Iatrogenic nerve injuries, though rare, remain a significant concern, both for their impact on patients and the potential for medico-legal repercussions. The rise in litigation claims over the past decade underscores the need for diligence in surgical practice, informed consent, and early recognition and intervention when injuries occur. Initiatives like GIRFT, and clear guidelines for specialist referral offer hope for reducing the frequency and cost of these claims, but ongoing efforts are needed to ensure that preventable injuries are minimised.

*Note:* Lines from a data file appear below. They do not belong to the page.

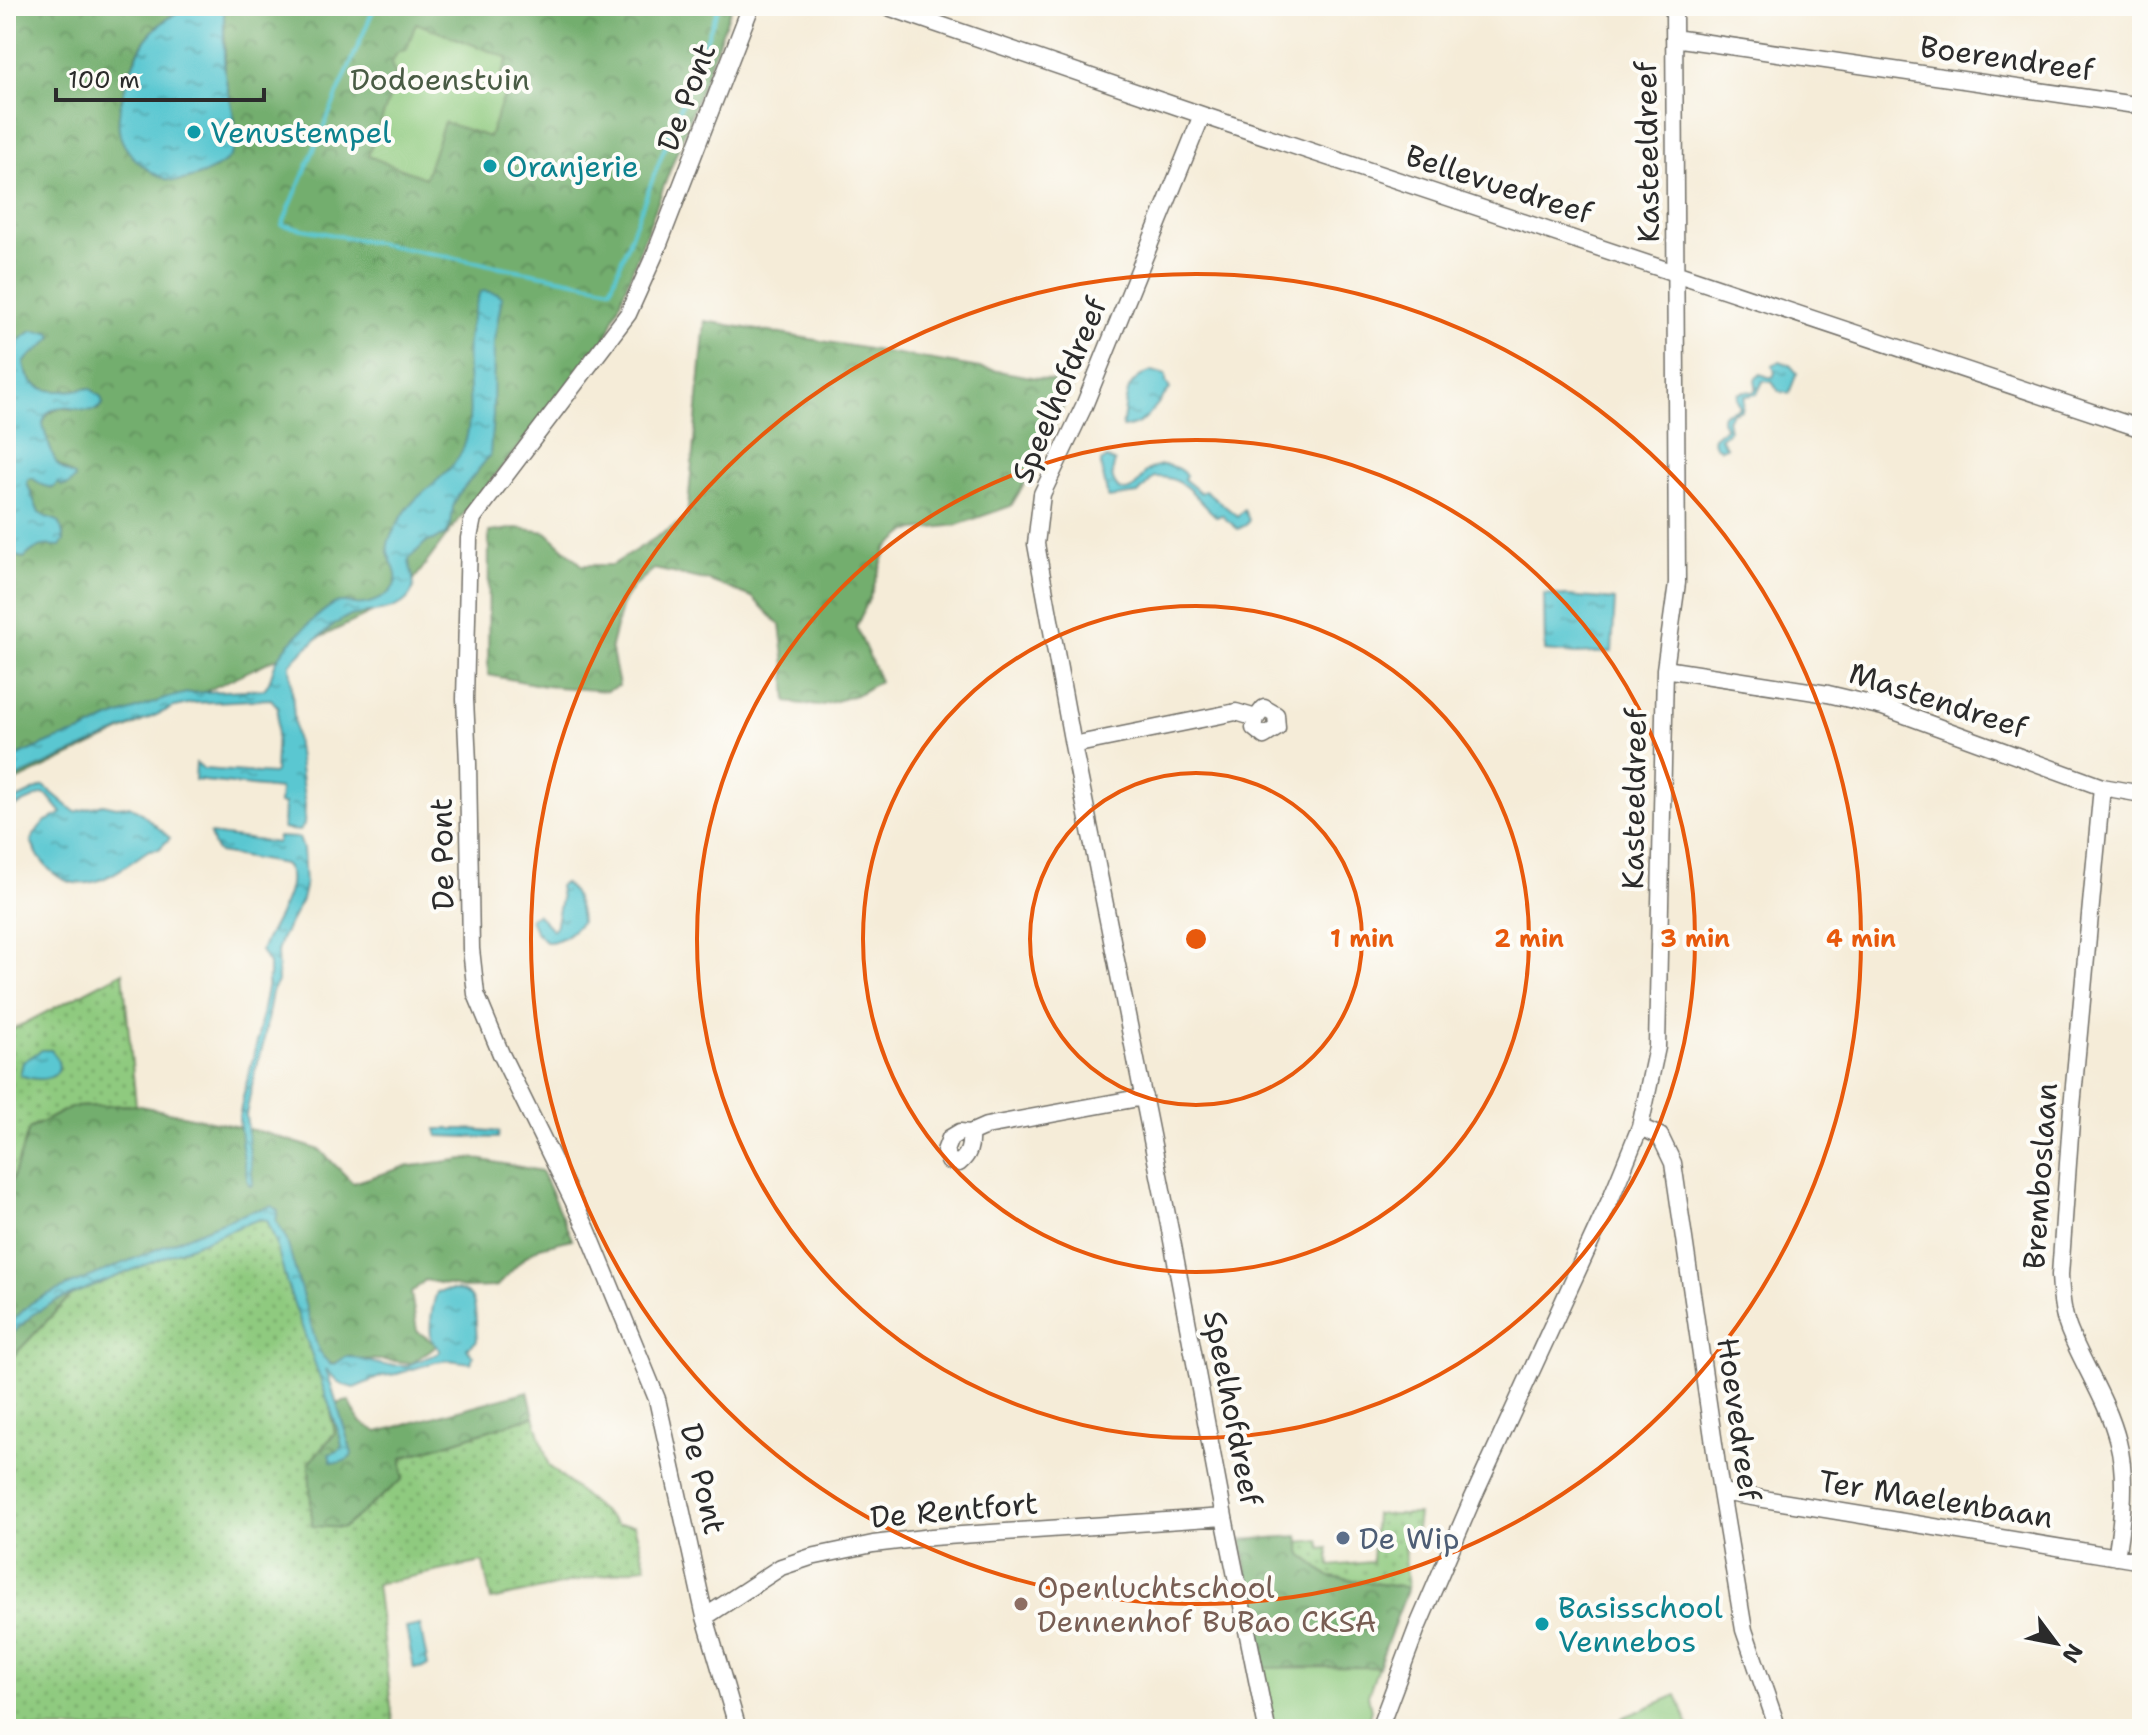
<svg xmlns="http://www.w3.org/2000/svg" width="2148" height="1735" font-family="'Shantell Sans',sans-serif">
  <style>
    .grass { fill: url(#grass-dots); stroke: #5d7a55; stroke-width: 2 }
    .forest { fill: url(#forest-crowns); stroke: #4f6c4c; stroke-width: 2 }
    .green { fill: #8fca7f; stroke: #5d7a55; stroke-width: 2 }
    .water { fill: url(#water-ripples); stroke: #42797e; stroke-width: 2 }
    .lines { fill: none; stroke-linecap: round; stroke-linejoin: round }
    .stream { stroke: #5ac7d1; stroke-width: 4 }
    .street-casing { stroke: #726f68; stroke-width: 19 }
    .street { stroke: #fff; stroke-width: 16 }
    .ring { fill: none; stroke: #e8590c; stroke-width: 4 }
    .culture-dot { fill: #0f9aa8; stroke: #fdfcf7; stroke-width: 3 }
    .service-dot { fill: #5c6f8a; stroke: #fdfcf7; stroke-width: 3 }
    .education-dot { fill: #8d6e63; stroke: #fdfcf7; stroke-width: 3 }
    .labels { text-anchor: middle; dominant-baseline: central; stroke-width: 8; stroke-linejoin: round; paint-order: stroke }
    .street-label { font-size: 30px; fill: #2b2b2b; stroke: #fdfcf7 }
    .park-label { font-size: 30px; fill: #495b44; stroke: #fdfcf7 }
    .culture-label { font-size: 30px; fill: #0d838f; stroke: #fdfcf7; text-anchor: start }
    .service-label { font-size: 30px; fill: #4e5e75; stroke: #fdfcf7; text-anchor: start }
    .education-label { font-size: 30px; fill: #785e54; stroke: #fdfcf7; text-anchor: start }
    .centre { fill: #e8590c; stroke: #fdfcf7; stroke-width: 4 }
    .ring-label { font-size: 24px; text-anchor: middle; font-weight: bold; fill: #e8590c; stroke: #fdfcf7; stroke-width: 8; stroke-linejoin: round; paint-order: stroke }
  </style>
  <defs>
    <pattern id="grass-dots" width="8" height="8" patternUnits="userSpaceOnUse" patternTransform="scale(2)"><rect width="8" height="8" fill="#8fca7f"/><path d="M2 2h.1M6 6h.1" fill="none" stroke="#75a468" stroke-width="1.8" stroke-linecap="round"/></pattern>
    <pattern id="forest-crowns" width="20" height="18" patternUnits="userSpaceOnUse" patternTransform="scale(2)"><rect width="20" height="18" fill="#73ae6e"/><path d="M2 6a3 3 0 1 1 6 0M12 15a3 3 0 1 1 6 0" fill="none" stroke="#5f8e5b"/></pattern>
    <pattern id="water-ripples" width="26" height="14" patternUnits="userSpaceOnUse" patternTransform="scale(2)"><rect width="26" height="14" fill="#5ac7d1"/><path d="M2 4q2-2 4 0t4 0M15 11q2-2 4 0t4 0" fill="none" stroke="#4ba2aa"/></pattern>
  </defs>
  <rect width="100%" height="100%" fill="#fdfcf7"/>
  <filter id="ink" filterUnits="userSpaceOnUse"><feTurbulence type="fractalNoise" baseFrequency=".0125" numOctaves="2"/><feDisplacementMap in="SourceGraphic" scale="16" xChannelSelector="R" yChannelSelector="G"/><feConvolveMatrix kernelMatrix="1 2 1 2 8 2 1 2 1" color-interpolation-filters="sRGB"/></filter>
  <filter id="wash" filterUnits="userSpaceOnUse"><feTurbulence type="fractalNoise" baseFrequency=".006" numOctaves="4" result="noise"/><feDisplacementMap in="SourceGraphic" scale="32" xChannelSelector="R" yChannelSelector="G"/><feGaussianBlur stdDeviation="1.8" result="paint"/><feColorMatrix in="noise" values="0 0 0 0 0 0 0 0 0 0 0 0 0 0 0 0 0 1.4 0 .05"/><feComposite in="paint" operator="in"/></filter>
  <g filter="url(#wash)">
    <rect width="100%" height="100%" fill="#f5ecd8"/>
    <path class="grass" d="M123,972L136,1105L71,1107L29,1129L6,1198V978L12,1030Z
      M269,1210L330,1405L335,1433L309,1463L402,1458L534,1416L549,1466L618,1525H634L646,1566L491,1600L483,1562L376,1584L394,1729H6V1364L73,1293Z
      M1375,1514H1418L1416,1529L1404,1545L1408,1588L1330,1577L1302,1555L1299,1542L1319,1540L1321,1549L1328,1548L1330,1566L1372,1562Z"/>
    <path class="forest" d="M6,6H187C174,14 160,22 151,33C131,55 126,89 119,117L195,177L216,168L235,121L225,75L224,6H732L605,342L459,519L399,600L6,786V560L14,556L24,558C30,552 36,545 45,544C53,543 56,545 64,541C59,510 58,527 39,513L27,483L28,479L32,478L53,488L58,483L62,486L67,485L75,479L74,476L55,462L44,431L43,424L45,419L49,413L59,408L97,410L103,404L90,388C64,392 30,398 24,363L31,354L53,337L32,331L6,349Z
      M705,321L1073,384L1042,454L1011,506L957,525L908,531L887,548L870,597L856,627L880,681L856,695L819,706L787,702L785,665L780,625L752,597L710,581L654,569L633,587L622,604L611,646L619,686L607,691L545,686L488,675L489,532L517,528L546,532L582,565H612L687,518Z
      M136,1105L262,1132L320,1150L353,1183L404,1167L472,1158L541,1171L572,1239L540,1247L524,1258L496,1287L464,1288L425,1280L411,1293L417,1331L437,1345L412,1363C376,1359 354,1357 319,1366L268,1210L73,1293L6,1364V1198L29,1129L71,1107Z
      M528,1391L534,1416L402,1458L403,1479L343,1528L312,1526L309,1463L335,1433L330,1405L349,1401L360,1422L378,1432Z
      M1298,1536L1302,1555L1330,1577L1408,1588L1378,1667L1261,1668L1242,1540Z"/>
    <path class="green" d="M416,23L508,58L496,90L505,93L489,137L444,122L425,178L368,156L397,77L391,64L397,53L407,49Z
      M1378,1667L1368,1695L1371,1710L1366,1729H1274L1261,1668Z
      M1677,1695L1689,1728L1626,1729L1622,1718Z"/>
    <path class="water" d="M187,6H224C224,28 223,51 225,74C228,99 242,127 232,153C227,164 213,169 203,174C178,184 168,184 146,168C135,160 124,149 120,135C113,111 135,49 152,32C162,21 175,14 187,6Z
      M485,291L498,294L502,297L494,341L493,415L490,455L458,495L453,507L451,524L446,535L425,543L409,559C409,568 416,579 413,589C405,615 368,610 347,617C337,621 296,655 290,665L295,730L305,805L304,825L299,831L283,829L284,804H279L280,789L195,780L196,763L204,769L273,774L275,772L278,707L271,699L193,703L174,707L6,782V761L55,740L82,732L109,719L167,698L187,693L264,689C272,681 271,672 276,662C284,646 320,611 336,603C343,600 348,603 354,604C366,606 385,599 392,589C406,570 380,559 390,538C396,525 404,512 413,502C430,485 458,468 465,443C475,411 465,373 468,340C469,323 475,308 480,292Z
      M32,331L49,332L53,336C47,347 32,351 24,363C29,398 64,392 90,388L101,397L103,404C89,421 66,398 49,412C47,414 44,420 43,423C43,429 54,461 58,465C62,470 69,473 74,476L75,479L68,485L62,486L58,483L53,488L44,486L32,478L28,479L27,483L39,513C58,526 59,510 64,541L60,546C43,544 36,546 24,558L14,556L6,560V349Z
      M1780,361L1790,365L1797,373L1789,393L1779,392L1772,382L1763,381L1757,394L1745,396L1742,410L1732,413L1727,419L1729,430L1720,438L1726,447L1721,449C1715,447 1712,443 1714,437L1725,428C1725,425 1722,422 1722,419C1721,410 1735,412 1740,407L1737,399L1738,394L1744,391L1753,392C1759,388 1755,385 1755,379L1761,374L1768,377H1773L1775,373L1773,365Z
      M1152,371L1166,375V382L1170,389C1156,404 1144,429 1122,427C1128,399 1121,382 1152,371Z
      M1107,458L1115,462C1111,474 1111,482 1120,490C1125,491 1128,492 1133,488C1138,485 1141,478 1145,473C1159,461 1174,463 1186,475L1184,479L1201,493L1205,490L1237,516L1244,510L1249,520L1246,525L1238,529L1221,515L1217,517C1195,499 1186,475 1154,477L1138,494L1108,498L1101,466V462Z
      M1544,594L1615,600L1612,652L1577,654L1545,651Z
      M44,786L75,812L103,804L116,807L129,806L139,811L170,838L159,849L149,850C120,869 86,901 52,872C42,863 35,853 31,840C36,833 39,825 46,821C52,818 57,817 62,813L48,796L43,794L7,810L8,884L11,899L10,908L7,912L6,804Z
      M210,834L277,843L278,837L299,838L303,849L305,887L302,900L281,939L277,952L278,982L272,991L263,1045L255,1071L246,1115L253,1184L251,1186L248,1183L242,1148L239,1118L243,1097L257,1042L269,976V964L261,951C268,929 305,883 284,864L219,853L214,847Z
      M564,883C575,892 580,907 581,922C572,932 560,943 546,942L535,931L530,918L537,914L553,930L555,928L561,899L559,886Z
      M42,1050H51C73,1076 44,1085 20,1075L23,1062Z
      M436,1129H470L499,1132L498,1138L438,1136Z
      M272,1206L278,1211L276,1221L286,1238L317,1346L323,1357L331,1365L335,1364L345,1357H351L383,1365H408L437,1354L440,1351C439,1350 433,1341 432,1340C428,1329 433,1302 437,1292C482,1282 474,1309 477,1341L467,1348L473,1356L471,1363L449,1360L435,1362L397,1374L382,1376L354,1388L344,1385L337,1381L326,1369L352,1453L351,1457C344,1462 339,1464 331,1462L329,1454L339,1451L342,1446L340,1436L286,1281L276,1243L267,1220L260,1219L246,1224L56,1301L32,1315L6,1340V1327L31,1303L44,1296L222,1222L252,1211Z
      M420,1625L428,1666L414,1669L406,1628Z"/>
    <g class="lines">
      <path class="stream" d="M375,6L282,225L611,288L719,6"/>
    </g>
  </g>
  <g filter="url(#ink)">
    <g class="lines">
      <g class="street-casing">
        <path id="street" d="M885,6L1202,115L2142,429
          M1674,38L2142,106
          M1202,115L1084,406L1042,494L1036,544L1073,745L1171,1235L1224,1517L1267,1729
          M1665,669L1828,694L1883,707L2102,787L2142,794
          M1264,708L1276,715L1277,728L1264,736L1254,728L1256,718Z
          M1073,745L1236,712L1256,718
          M2102,787L2072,1107L2060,1275C2061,1294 2062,1312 2069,1330C2084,1367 2108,1402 2118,1442C2127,1476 2122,1523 2116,1557
          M1640,1127L1660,1136L1673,1163L1721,1492L1744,1630L1778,1729
          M970,1133C971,1147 969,1155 959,1163L949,1161L945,1151L950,1138L960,1132L970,1133L986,1126L1144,1097
          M1721,1492L2142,1561
          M705,1617L781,1567L811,1557L873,1544L932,1537L1224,1517
          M738,1729L705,1617L657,1399L587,1229L501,1054L476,994L471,949L468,763L465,699L469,538L473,518L628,314L655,254L751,6
          M1379,1729L1417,1628L1472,1500L1611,1198L1640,1127L1657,1047L1665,669L1677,583L1674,6"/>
      </g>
      <use href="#street" class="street"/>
    </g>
  </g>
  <g class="ring">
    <circle cx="1196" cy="939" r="166"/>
    <circle cx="1196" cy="939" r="333"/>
    <circle cx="1196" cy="939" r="499"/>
    <circle cx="1196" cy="939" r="665"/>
  </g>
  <g class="culture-dot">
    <circle cx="194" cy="132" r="8"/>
    <circle cx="490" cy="166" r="8"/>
    <circle cx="1542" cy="1624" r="8"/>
  </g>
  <circle class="service-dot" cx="1343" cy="1538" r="8"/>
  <circle class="education-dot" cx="1021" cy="1604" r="8"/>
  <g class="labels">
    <g class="street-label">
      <text transform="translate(2007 58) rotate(8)">Boerendreef</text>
      <text transform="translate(686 97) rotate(-69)">De Pont</text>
      <text transform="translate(1647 152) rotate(-91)">Kasteeldreef</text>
      <text transform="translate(1499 184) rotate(18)">Bellevuedreef</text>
      <text transform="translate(1059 390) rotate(-67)">Speelhofdreef</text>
      <text transform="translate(1938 700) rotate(18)">Mastendreef</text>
      <text transform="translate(1634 799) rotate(-89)">Kasteeldreef</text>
      <text transform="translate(442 854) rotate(-91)">De Pont</text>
      <text transform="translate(2040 1176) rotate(-86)">Bremboslaan</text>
      <text transform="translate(1233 1408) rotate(79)">Speelhofdreef</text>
      <text transform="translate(1739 1419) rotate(82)">Hoevedreef</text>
      <text transform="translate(703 1479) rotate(77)">De Pont</text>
      <text transform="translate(1936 1499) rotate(9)">Ter Maelenbaan</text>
      <text transform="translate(954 1510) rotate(-5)">De Rentfort</text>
    </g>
    <g class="park-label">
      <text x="440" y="79">Dodoenstuin</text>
    </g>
    <g class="culture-label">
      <text x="210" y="132">Venustempel</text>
      <text x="506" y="166">Oranjerie</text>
      <text x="1558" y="1607">Basisschool<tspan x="1558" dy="34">Vennebos</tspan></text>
    </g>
    <g class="service-label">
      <text x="1359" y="1538">De Wip</text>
    </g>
    <g class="education-label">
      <text x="1037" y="1587">Openluchtschool<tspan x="1037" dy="34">Dennenhof BuBao CKSA</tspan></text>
    </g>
  </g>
  <circle cx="1196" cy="939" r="12" class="centre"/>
  <g class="ring-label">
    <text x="1362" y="947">1 min</text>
    <text x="1529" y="947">2 min</text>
    <text x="1695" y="947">3 min</text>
    <text x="1861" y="947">4 min</text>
  </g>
  <rect width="2148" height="1735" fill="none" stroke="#fdfcf7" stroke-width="32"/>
  <g transform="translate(2056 1643) rotate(122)" stroke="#fdfcf7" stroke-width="6" paint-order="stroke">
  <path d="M0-6L14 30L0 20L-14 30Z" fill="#2b2b2b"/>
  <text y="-12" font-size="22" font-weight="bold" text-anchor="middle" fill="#2b2b2b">N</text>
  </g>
  <path d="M56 88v12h208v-12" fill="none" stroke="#2b2b2b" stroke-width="4"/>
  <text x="68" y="88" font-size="24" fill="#2b2b2b" stroke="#fdfcf7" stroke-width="6" paint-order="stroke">100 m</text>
</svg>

Recent research and technological advances in peripheral nerve surgery have increased the options available for treating nerve injuries, both in the acute setting, and where an injury has been missed or undertreated.

References:

[1] Bonney G. Iatrogenic injuries of nerves. J Bone Joint Surg [Br] 1986; 68-B: 9-13.

[2] Khan R, Birch R. Iatropathic injuries of peripheral nerves. J Bone Joint Surg [Br] 2001; 83-B: 1145-1148.

[3] Ross A. Medico-legal aspects of peripheral nerve injury. Bone & Joint Journal.

[4] Kretschmer T , Heinen CW , Antoniadis G , Richter HP , König RW . Iatrogenic nerve injuries. Neurosurg Clin N Am 2009; 20:73–90.

[5] Seddon HJ. Three types of nerve injury. Brain 1943; 66: 237-288.

[6] BOAST peripheral nerve injury guidelines. 3rd December 2021. BSSH, BAPRAS, OTS 

[7] Dellon AL. Invited discussion: management strategies for iatrogenic peripheral nerve lesions. Ann Plast Surg 2005; 54: 140-142.

[8] Kyriacou S, Pastides PS, Singh VK et al. Exploration and neurolysis for the treatment of neuropathic pain in patients with a sciatic nerve palsy after total hip replacement. Bone Joint J 2013; 95-B: 20–22.

[9] Majeed H. Litigations in trauma and orthopaedic surgery: analysis and outcomes of medico-legal claims during the last 10 years in the United Kingdom National Health Service. EFORT Open Rev 2021;
6: 152-159. 

[10] Bage T, Power D. Iatrogenic nerve injuries. EFFORT Open Rev. 2021 Aug10;6(8)607-617. 

[11] Montgomery v Lanarkshire Health Board [2015] SC 11 [2015] 1 AC 1430.